How terrific is that? How celebratory is that? We want the Fed to take a bow and now be patient and wait and see what the last rate hike brings because, other than health care which, unfortunately, has the worst part of inflation embedded in it. I don't see the need for more people to be hired in a host of other industries that have historically created jobs: retail, restaurants, hospitality, travel, leisure, home building, manufacturing, auto assembly, boxes, plastics, plywood, insulation, oil rigs, pipeline, you name it. I think the fear is that the Fed may have already been too tight, not that there is some sort of normal now in a world where central bankers are trying to inflate economies and pretty much failing.
I know my stance with China is already enough to slow any economy. You don't get weakness in the entire tech complex and the industrial complex if you are just considering American demand - heck Apple (AAPL) had fabulous numbers. You do get weakness if you look at what COULD happen if China doesn't' play ball.

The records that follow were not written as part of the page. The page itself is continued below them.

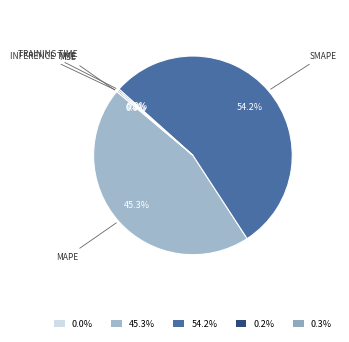

Which category has the biggest portion of the pie?

54.2%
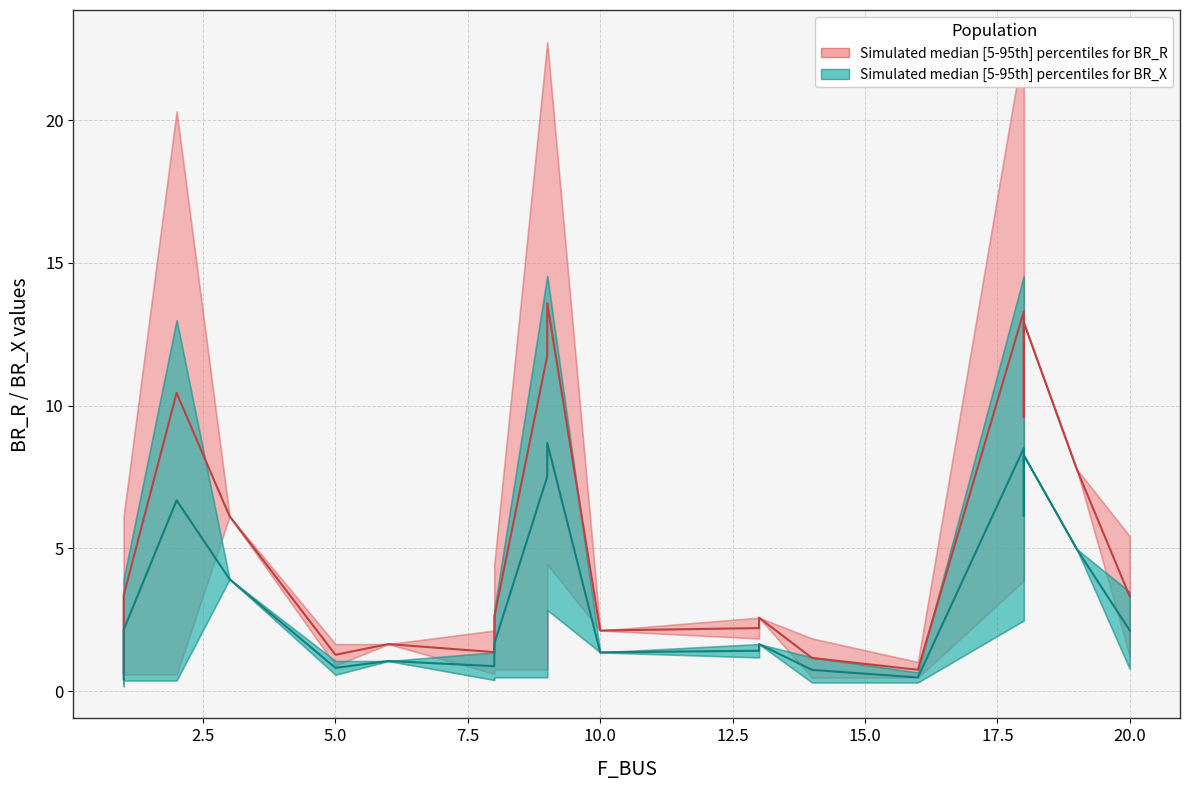

What is the difference between the maximum and minimum values in the BR_R_lower series?

12.6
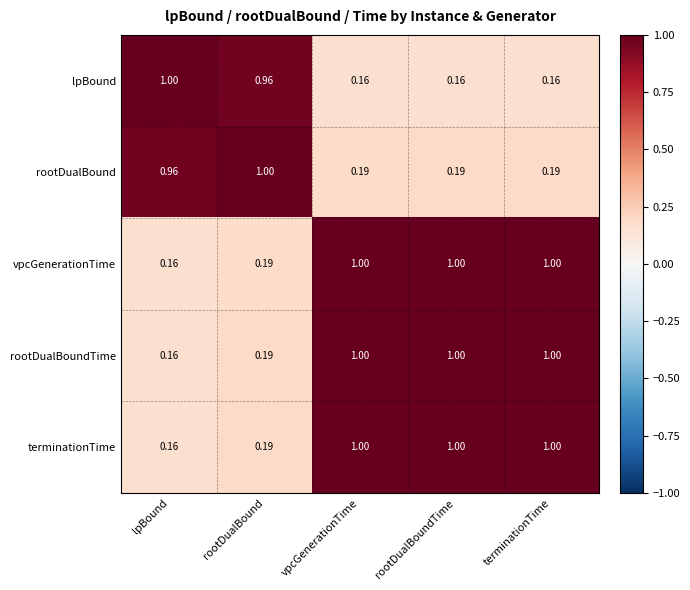

At which label is vpcGenerationTime closest to 0?

lpBound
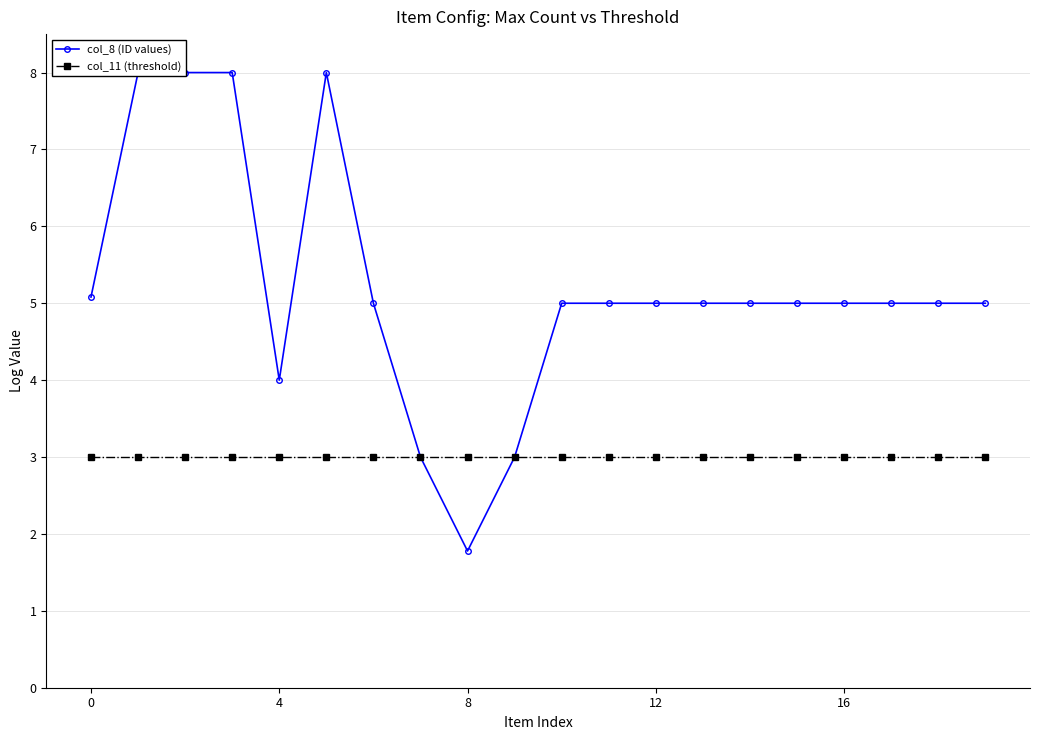

The col_8 (ID values) series shows 8.0 at 5. True or false?

True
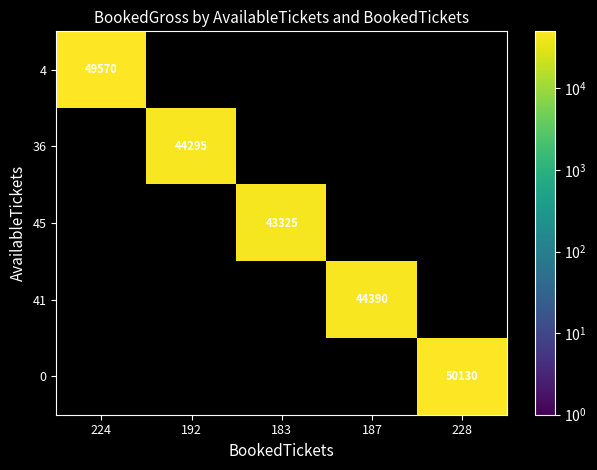

What is the maximum value shown in the chart?

50130.0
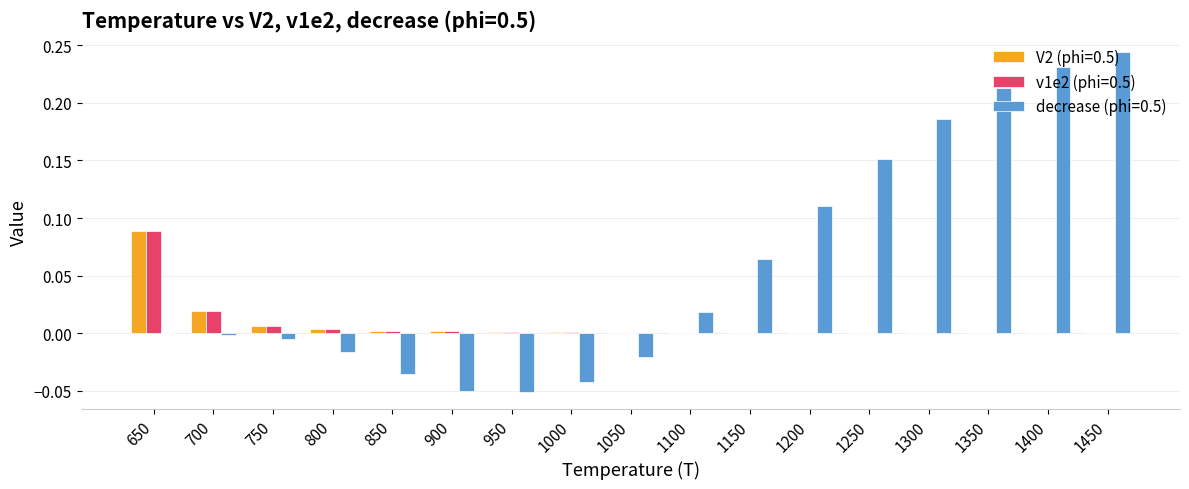

At which category is the sum across all series the highest?

1450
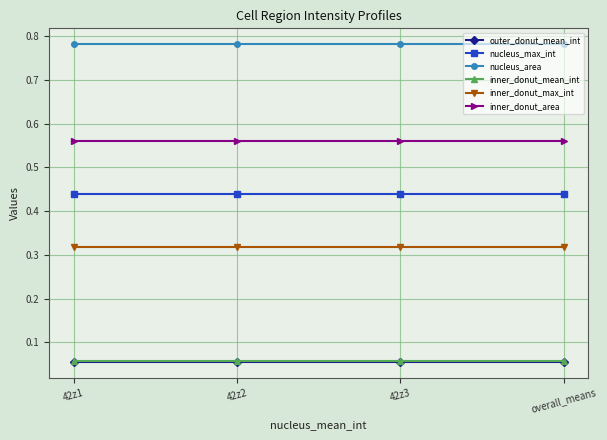

Is it true that inner_donut_mean_int equals 0.0 at 42z2?

False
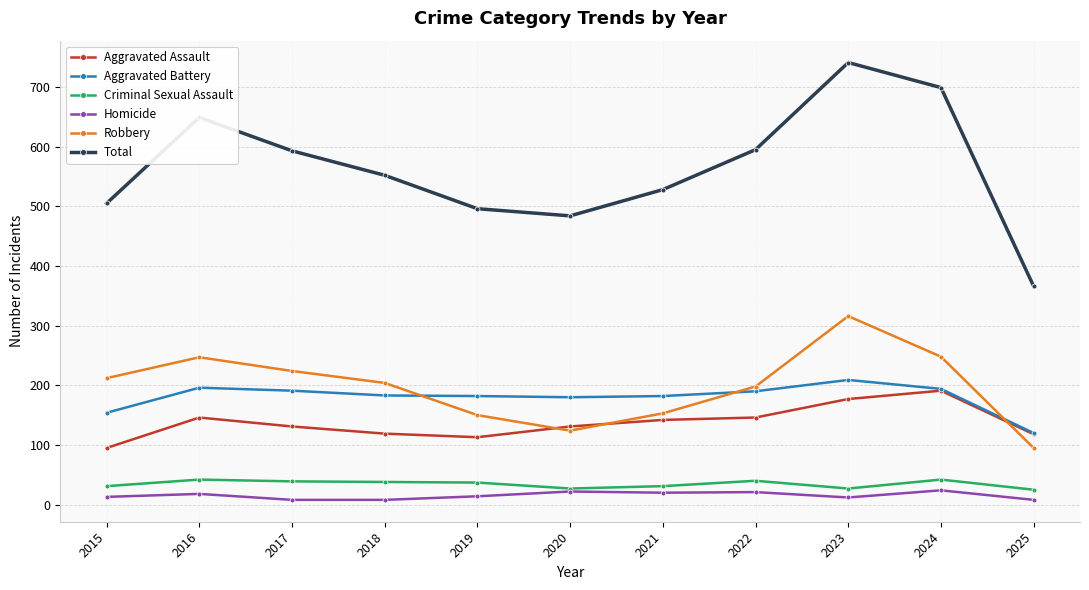

How many categories are shown in the chart?

11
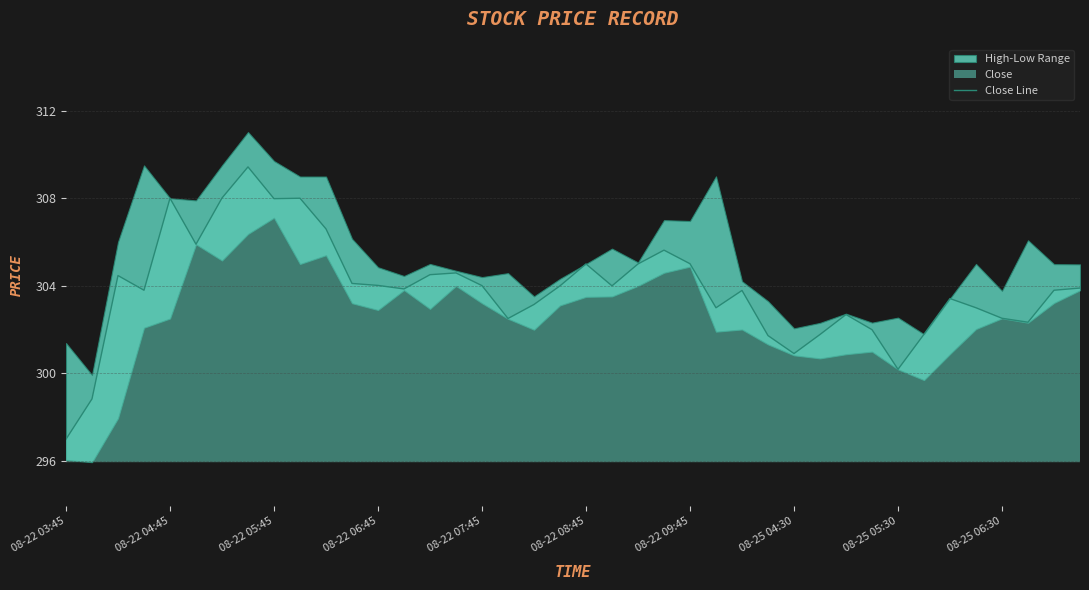

Does the chart display data point markers on the line(s)?

No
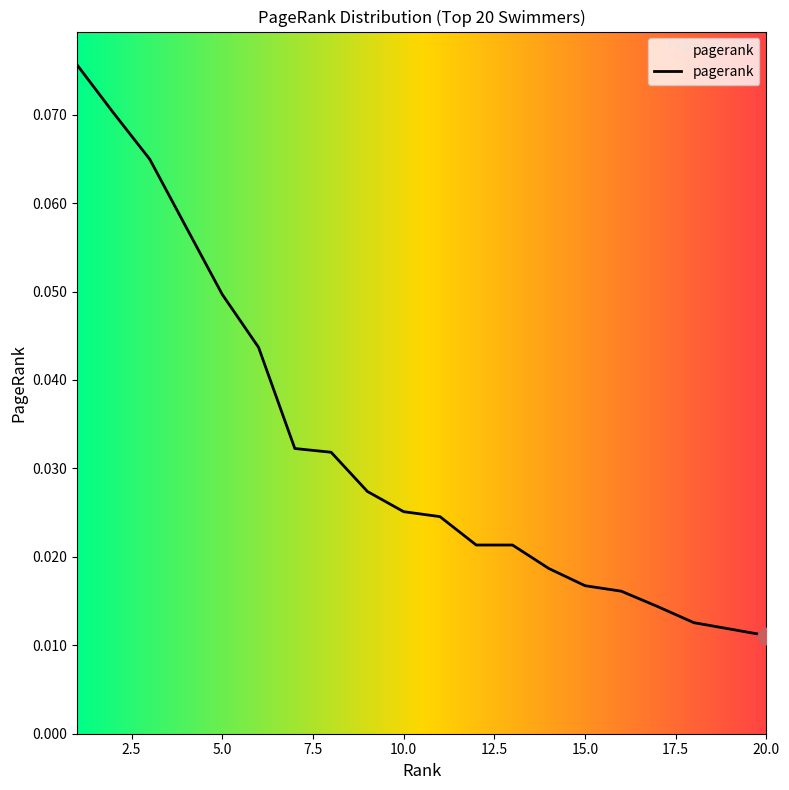

Is this an area chart (filled region under the line)?

No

And domestic? Let's pick a bank. Why not pick KeyCorp (KEY) , after all it is based in Cleveland, where Mester rules. How did it do last quarter? It had $1.602 billion in revs. How did it do the previous quarter? It had $1.647 billion in revs. How did it do in lending? It had $44,749, 000 in commercial and industrial loans. How about the previous quarter? That was $45,030,000.
Last I looked the past was better than the present. No wonder the stock has fallen from $20.5 on the day Powell declared war on inflation to $13 on the Christmas massacre. Fortunately it has bounced back to $15 and change but that decline, despite a huge boost in the dividend, is what makes me worried about NOT waiting and NOT being patient.
Oh boy would I love to ask Mester or Powell about those numbers. What would they say?
Memo to Powell: keep listening, be patient, and enjoy the employment gains. They are welcome news, especially with low inflation.
Let's keep it going by waiting a little and not being judgmental about rate hikes like Mester was.
It could be halcyon days for the working person. That's what a good Fed should be all about.